→ **Instructions to follow**
Going from the top of the listing below to the line that holds "39: (1095, 374, 0.83)", reproduce each line exactly; no pictures.

→ **Data records**
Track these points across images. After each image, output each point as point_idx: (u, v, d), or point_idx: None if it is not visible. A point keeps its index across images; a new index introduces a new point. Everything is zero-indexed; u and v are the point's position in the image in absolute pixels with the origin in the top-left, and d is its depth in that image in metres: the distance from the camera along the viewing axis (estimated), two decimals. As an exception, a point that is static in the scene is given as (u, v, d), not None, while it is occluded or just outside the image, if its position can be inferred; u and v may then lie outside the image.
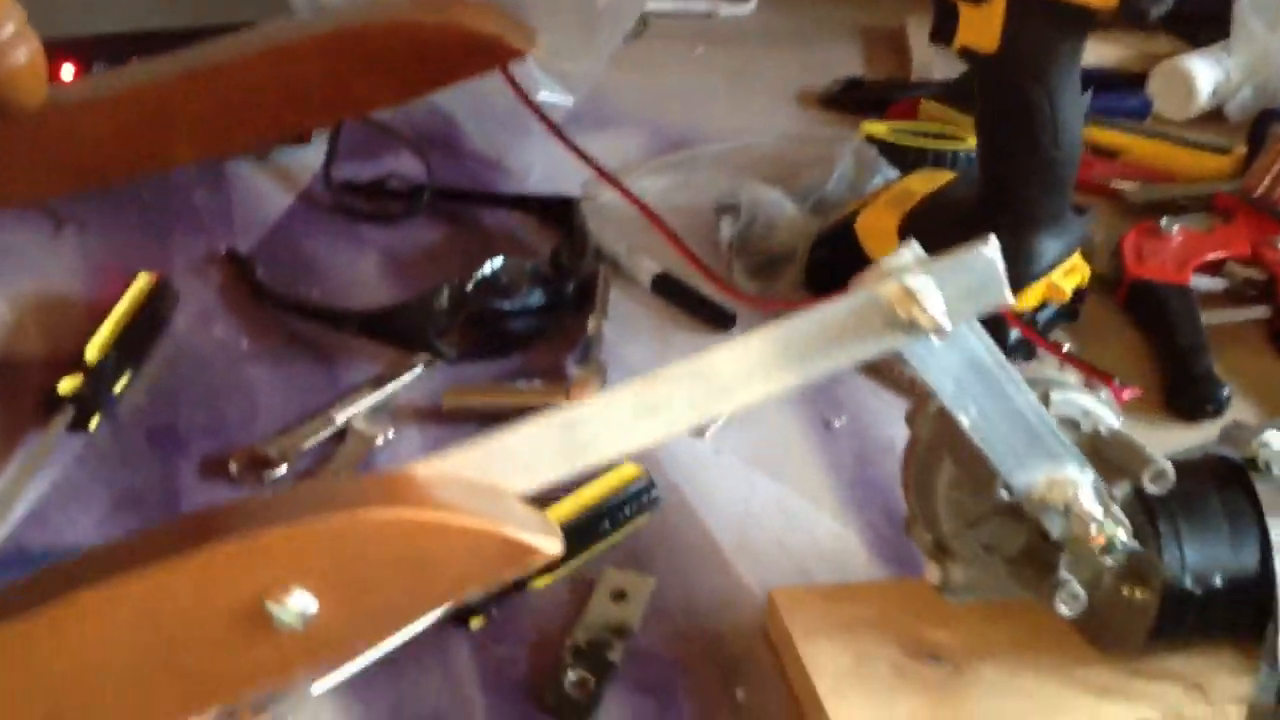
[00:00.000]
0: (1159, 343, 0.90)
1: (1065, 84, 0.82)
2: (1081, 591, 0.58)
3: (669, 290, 0.97)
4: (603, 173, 1.02)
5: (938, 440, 0.60)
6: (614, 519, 0.73)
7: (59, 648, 0.45)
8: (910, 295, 0.51)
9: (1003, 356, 0.55)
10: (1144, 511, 0.60)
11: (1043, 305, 0.89)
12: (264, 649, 0.47)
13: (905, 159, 1.05)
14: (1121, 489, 0.58)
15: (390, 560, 0.47)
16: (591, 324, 0.90)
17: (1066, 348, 0.89)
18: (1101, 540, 0.56)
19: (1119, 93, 1.25)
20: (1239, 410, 0.86)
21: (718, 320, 0.94)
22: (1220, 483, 0.60)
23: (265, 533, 0.46)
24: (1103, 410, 0.59)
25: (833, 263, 0.94)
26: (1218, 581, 0.59)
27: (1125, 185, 1.12)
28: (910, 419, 0.61)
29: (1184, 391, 0.85)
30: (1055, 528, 0.57)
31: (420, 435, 0.82)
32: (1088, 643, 0.64)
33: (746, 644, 0.68)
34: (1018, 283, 0.82)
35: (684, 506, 0.77)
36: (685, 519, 0.76)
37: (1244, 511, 0.60)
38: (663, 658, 0.67)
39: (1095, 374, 0.83)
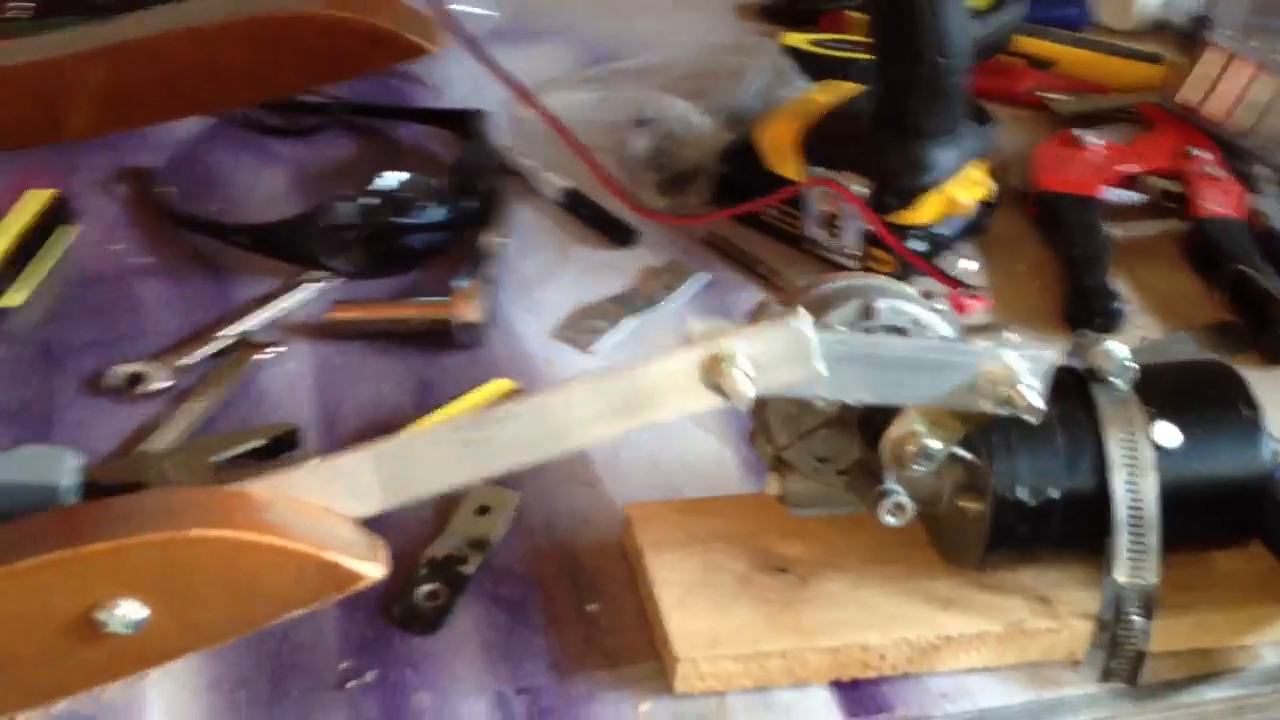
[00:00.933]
0: (1061, 256, 0.89)
1: (947, -12, 0.80)
2: (908, 502, 0.58)
3: (575, 205, 0.96)
4: (516, 87, 1.01)
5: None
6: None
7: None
8: (721, 365, 0.51)
9: None
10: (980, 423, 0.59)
11: (942, 218, 0.87)
12: (96, 653, 0.48)
13: (824, 70, 1.04)
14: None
15: (216, 577, 0.48)
16: (485, 239, 0.89)
17: (963, 264, 0.88)
18: (914, 448, 0.55)
19: (1057, 2, 1.23)
20: (1144, 324, 0.86)
21: (620, 236, 0.93)
22: (1059, 394, 0.59)
23: (92, 547, 0.46)
24: (934, 320, 0.58)
25: (736, 177, 0.93)
26: (1053, 493, 0.58)
27: (1054, 96, 1.10)
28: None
29: (1079, 304, 0.84)
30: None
31: (310, 350, 0.82)
32: (939, 557, 0.64)
33: (604, 559, 0.67)
34: (910, 195, 0.83)
35: (559, 420, 0.76)
36: (560, 434, 0.75)
37: (1081, 423, 0.59)
38: (519, 572, 0.67)
39: (948, 283, 0.83)
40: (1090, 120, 1.05)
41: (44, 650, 0.46)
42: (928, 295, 0.61)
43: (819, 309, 0.59)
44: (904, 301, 0.59)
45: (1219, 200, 0.91)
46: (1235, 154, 0.98)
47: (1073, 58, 1.14)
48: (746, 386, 0.52)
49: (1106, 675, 0.59)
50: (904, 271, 0.86)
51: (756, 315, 0.60)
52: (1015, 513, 0.59)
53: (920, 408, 0.56)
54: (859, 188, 0.85)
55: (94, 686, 0.52)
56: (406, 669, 0.61)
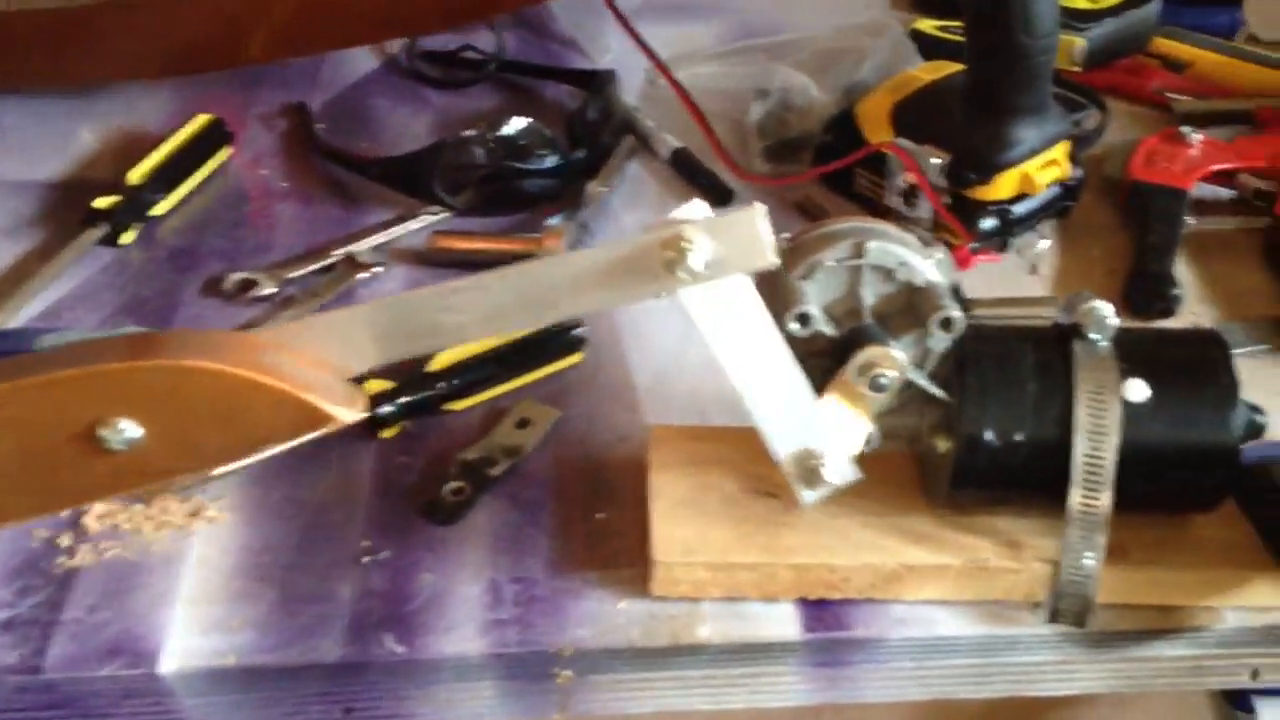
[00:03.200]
0: (1137, 243, 0.91)
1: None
2: (875, 433, 0.62)
3: (681, 165, 1.02)
4: (650, 53, 1.07)
5: (766, 284, 0.64)
6: (536, 355, 0.79)
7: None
8: (680, 245, 0.55)
9: (770, 322, 0.58)
10: (957, 365, 0.63)
11: (1020, 197, 0.90)
12: (100, 467, 0.55)
13: (943, 53, 1.06)
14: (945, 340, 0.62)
15: (206, 405, 0.54)
16: (591, 187, 0.96)
17: (1046, 243, 0.91)
18: (871, 374, 0.60)
19: (1211, 8, 1.23)
20: (1203, 312, 0.87)
21: (718, 196, 0.99)
22: (1039, 344, 0.63)
23: (100, 367, 0.54)
24: (921, 263, 0.62)
25: (836, 146, 0.97)
26: (1019, 437, 0.62)
27: (1178, 97, 1.10)
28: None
29: (1139, 288, 0.86)
30: (805, 497, 0.62)
31: (405, 274, 0.90)
32: (924, 497, 0.68)
33: (625, 474, 0.73)
34: (986, 170, 0.86)
35: (616, 351, 0.82)
36: (613, 362, 0.82)
37: (1056, 373, 0.62)
38: (542, 479, 0.73)
39: (968, 238, 0.87)
40: (1208, 120, 1.05)
41: (52, 460, 0.54)
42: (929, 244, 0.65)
43: (823, 245, 0.64)
44: (894, 244, 0.63)
45: (1305, 200, 0.91)
46: (1347, 161, 0.97)
47: (1206, 61, 1.14)
48: (697, 267, 0.55)
49: (1054, 616, 0.62)
50: (976, 243, 0.89)
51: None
52: (980, 452, 0.62)
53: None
54: (934, 159, 0.88)
55: (95, 499, 0.60)
56: (421, 551, 0.68)
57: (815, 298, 0.63)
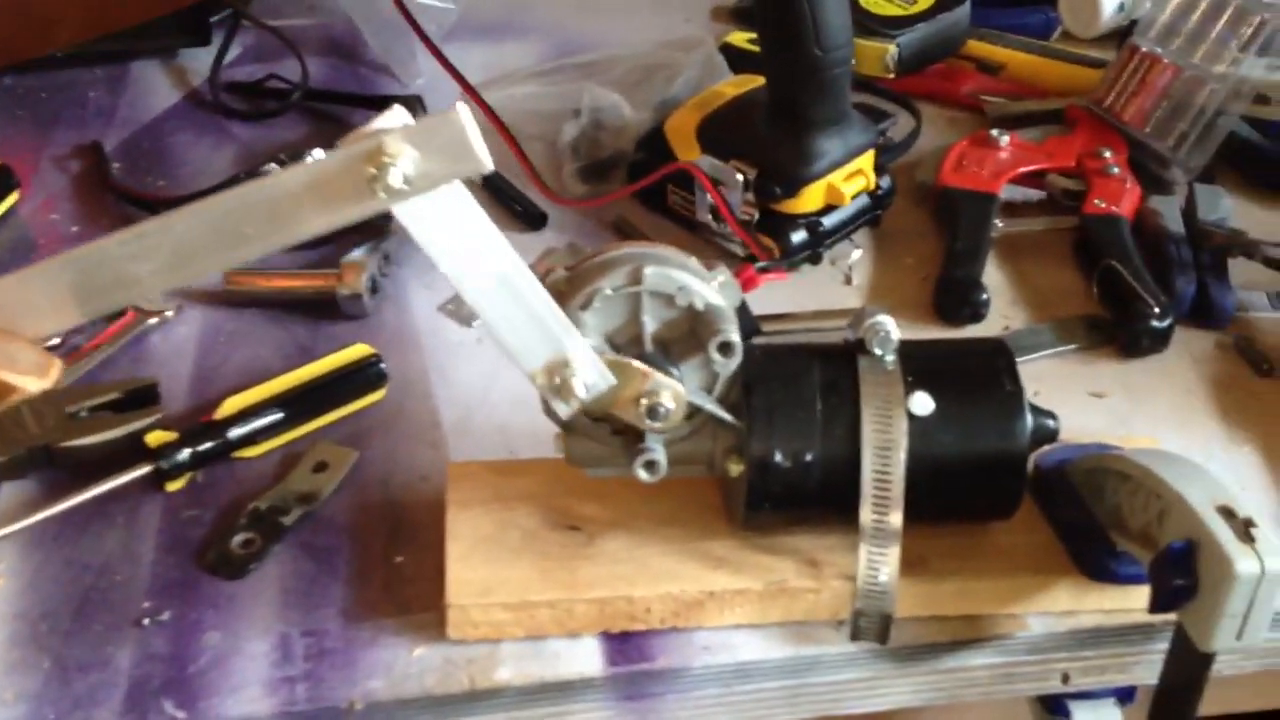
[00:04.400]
0: (946, 249, 0.91)
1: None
2: (662, 460, 0.60)
3: (493, 189, 1.00)
4: (457, 76, 1.04)
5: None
6: (334, 394, 0.76)
7: None
8: (382, 153, 0.52)
9: (494, 231, 0.56)
10: (744, 388, 0.62)
11: (829, 208, 0.89)
12: None
13: (755, 67, 1.06)
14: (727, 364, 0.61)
15: None
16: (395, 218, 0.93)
17: (859, 253, 0.90)
18: (639, 408, 0.58)
19: (1025, 9, 1.24)
20: (1015, 315, 0.87)
21: (531, 219, 0.97)
22: (826, 362, 0.62)
23: None
24: (701, 286, 0.61)
25: (648, 164, 0.96)
26: (809, 458, 0.61)
27: (993, 99, 1.11)
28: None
29: (947, 294, 0.86)
30: (559, 409, 0.59)
31: (202, 315, 0.86)
32: (727, 521, 0.66)
33: (427, 514, 0.71)
34: (795, 185, 0.85)
35: (423, 388, 0.80)
36: (418, 399, 0.79)
37: (843, 391, 0.61)
38: (339, 524, 0.70)
39: (763, 256, 0.87)
40: (1020, 121, 1.06)
41: None
42: (710, 266, 0.63)
43: (601, 273, 0.62)
44: (674, 269, 0.61)
45: (1108, 198, 0.91)
46: (1150, 155, 0.98)
47: (1018, 62, 1.15)
48: (397, 181, 0.52)
49: (856, 634, 0.61)
50: (784, 256, 0.88)
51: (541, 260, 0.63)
52: (772, 474, 0.61)
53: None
54: (739, 175, 0.87)
55: None
56: (207, 610, 0.65)
57: (596, 327, 0.61)
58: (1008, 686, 0.65)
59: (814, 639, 0.63)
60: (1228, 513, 0.54)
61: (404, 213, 0.54)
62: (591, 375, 0.58)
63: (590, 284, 0.60)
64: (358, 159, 0.52)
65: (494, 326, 0.57)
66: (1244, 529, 0.53)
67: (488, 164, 0.53)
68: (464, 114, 0.52)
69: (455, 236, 0.55)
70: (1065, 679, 0.66)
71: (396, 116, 0.53)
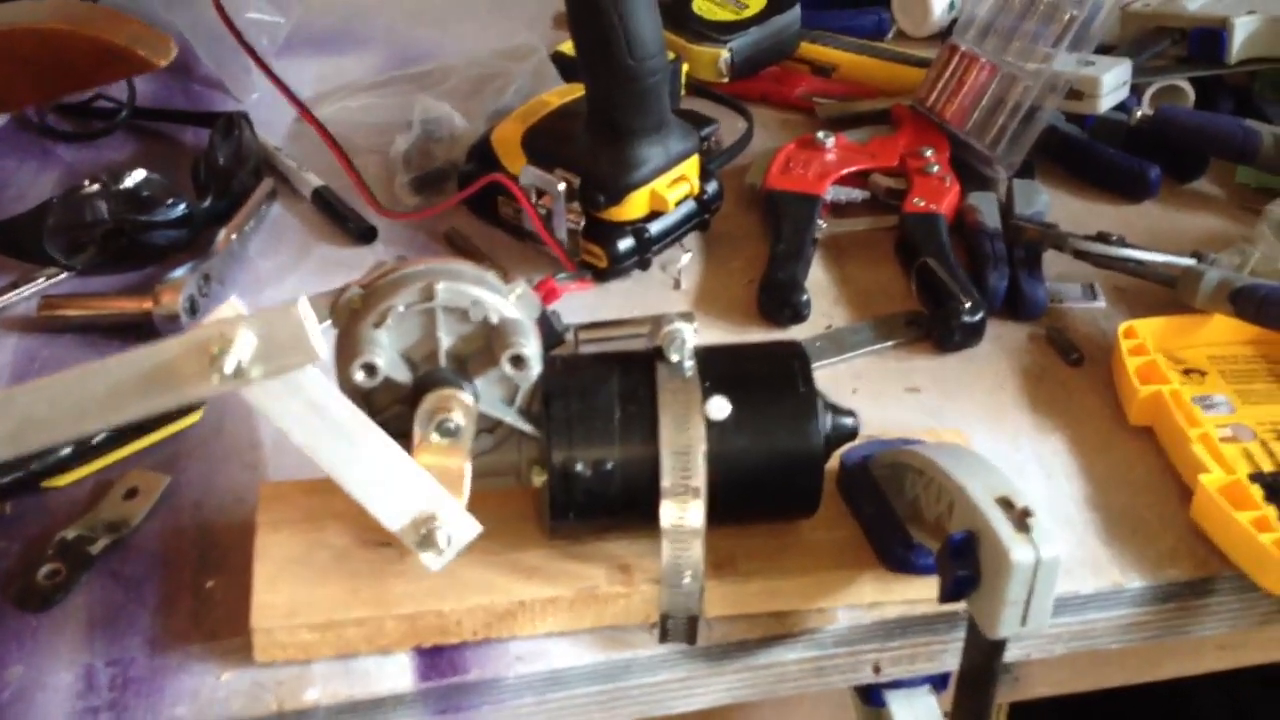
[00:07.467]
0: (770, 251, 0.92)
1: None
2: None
3: (323, 204, 0.99)
4: (285, 90, 1.04)
5: (344, 334, 0.62)
6: (147, 420, 0.75)
7: None
8: (218, 346, 0.52)
9: (346, 405, 0.56)
10: (544, 399, 0.62)
11: (654, 215, 0.90)
12: None
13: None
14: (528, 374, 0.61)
15: None
16: (221, 235, 0.93)
17: (687, 257, 0.91)
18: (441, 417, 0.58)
19: (858, 10, 1.26)
20: (838, 315, 0.88)
21: (360, 233, 0.96)
22: (625, 370, 0.62)
23: None
24: (495, 300, 0.61)
25: (478, 175, 0.96)
26: (609, 466, 0.61)
27: (825, 101, 1.12)
28: (331, 312, 0.64)
29: (768, 296, 0.87)
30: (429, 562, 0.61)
31: (16, 343, 0.85)
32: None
33: (241, 537, 0.70)
34: (618, 193, 0.86)
35: (244, 408, 0.78)
36: (239, 421, 0.78)
37: (641, 399, 0.61)
38: (150, 551, 0.69)
39: (569, 266, 0.89)
40: (850, 123, 1.08)
41: None
42: (509, 280, 0.64)
43: (394, 290, 0.62)
44: (467, 284, 0.61)
45: (927, 197, 0.93)
46: (971, 153, 1.00)
47: (850, 63, 1.17)
48: (230, 368, 0.52)
49: (664, 636, 0.62)
50: (612, 264, 0.88)
51: (335, 302, 0.63)
52: (574, 483, 0.61)
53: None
54: (561, 185, 0.88)
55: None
56: (10, 644, 0.64)
57: (391, 345, 0.61)
58: (820, 679, 0.66)
59: (627, 643, 0.64)
60: (1006, 503, 0.56)
61: (250, 395, 0.54)
62: (455, 525, 0.59)
63: (383, 301, 0.60)
64: (196, 346, 0.53)
65: (355, 493, 0.58)
66: (1021, 518, 0.55)
67: (323, 355, 0.53)
68: (301, 307, 0.52)
69: (305, 415, 0.56)
70: (876, 669, 0.67)
71: (234, 306, 0.53)
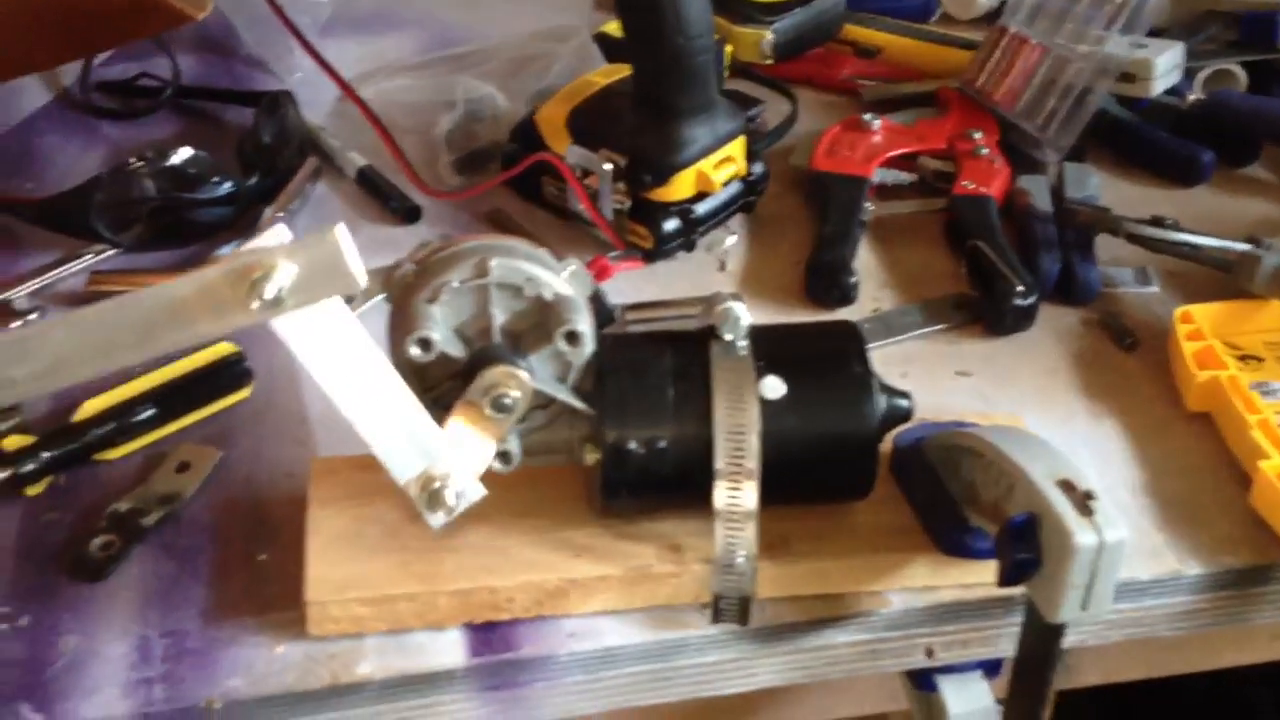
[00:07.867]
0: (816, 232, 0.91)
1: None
2: (515, 451, 0.60)
3: (368, 183, 0.99)
4: (330, 70, 1.04)
5: (397, 309, 0.62)
6: (197, 396, 0.75)
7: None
8: (257, 273, 0.52)
9: (372, 346, 0.56)
10: (597, 376, 0.62)
11: (700, 195, 0.90)
12: None
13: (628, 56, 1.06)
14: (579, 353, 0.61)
15: None
16: (267, 213, 0.93)
17: (732, 239, 0.91)
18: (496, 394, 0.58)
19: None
20: (885, 298, 0.88)
21: (406, 213, 0.96)
22: (678, 348, 0.62)
23: None
24: (549, 277, 0.61)
25: (521, 155, 0.95)
26: (662, 444, 0.61)
27: (869, 83, 1.12)
28: (385, 287, 0.63)
29: (816, 278, 0.86)
30: (432, 520, 0.60)
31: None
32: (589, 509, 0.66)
33: (292, 511, 0.70)
34: (664, 173, 0.85)
35: (288, 383, 0.79)
36: (285, 395, 0.78)
37: (694, 377, 0.61)
38: (202, 524, 0.70)
39: (619, 245, 0.88)
40: (895, 105, 1.07)
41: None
42: (560, 258, 0.63)
43: (447, 266, 0.62)
44: (521, 260, 0.61)
45: (976, 179, 0.92)
46: (1021, 135, 0.99)
47: (895, 45, 1.16)
48: (270, 295, 0.52)
49: (717, 616, 0.62)
50: (657, 244, 0.88)
51: (389, 277, 0.63)
52: (627, 461, 0.61)
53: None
54: (607, 165, 0.87)
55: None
56: (65, 614, 0.64)
57: (444, 320, 0.61)
58: (873, 663, 0.66)
59: (678, 623, 0.64)
60: (1068, 486, 0.55)
61: (280, 325, 0.54)
62: (465, 485, 0.59)
63: (437, 277, 0.60)
64: (236, 273, 0.52)
65: (368, 437, 0.58)
66: (1083, 501, 0.54)
67: (362, 283, 0.53)
68: (341, 235, 0.52)
69: (330, 350, 0.55)
70: (929, 653, 0.67)
71: (278, 234, 0.53)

→ **Result of this task**
Track these points across images. After each image, output each point as point_idx: (u, v, d), or point_idx: None if it is not visible. A point keeps its index across images; a new index introduces a new point. Everything is zero-indexed; u and v are the point's position in the image in absolute pixels with the origin in the top-left, and d is its depth in that image in metres: the distance from the camera along the viewing axis (estimated), two decimals. As an exception, a point that is static in the scene is given as (u, v, d), not None, while it is occluded or just outside the image, if its position can be inferred; u and v may then lie outside the image.
[00:00.000]
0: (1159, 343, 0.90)
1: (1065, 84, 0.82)
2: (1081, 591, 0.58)
3: (669, 290, 0.97)
4: (603, 173, 1.02)
5: (938, 440, 0.60)
6: (614, 519, 0.73)
7: (59, 648, 0.45)
8: (910, 295, 0.51)
9: (1003, 356, 0.55)
10: (1144, 511, 0.60)
11: (1043, 305, 0.89)
12: (264, 649, 0.47)
13: (905, 159, 1.05)
14: (1121, 489, 0.58)
15: (390, 560, 0.47)
16: (591, 324, 0.90)
17: (1066, 348, 0.89)
18: (1101, 540, 0.56)
19: (1119, 93, 1.25)
20: (1239, 410, 0.86)
21: (718, 320, 0.94)
22: (1220, 483, 0.60)
23: (265, 533, 0.46)
24: (1103, 410, 0.59)
25: (833, 263, 0.94)
26: (1218, 581, 0.59)
27: (1125, 185, 1.12)
28: (910, 419, 0.61)
29: (1184, 391, 0.85)
30: (1055, 528, 0.57)
31: (420, 435, 0.82)
32: (1088, 643, 0.64)
33: (746, 644, 0.68)
34: (1018, 283, 0.82)
35: (684, 506, 0.77)
36: (685, 519, 0.76)
37: (1244, 511, 0.60)
38: (663, 658, 0.67)
39: (1095, 374, 0.83)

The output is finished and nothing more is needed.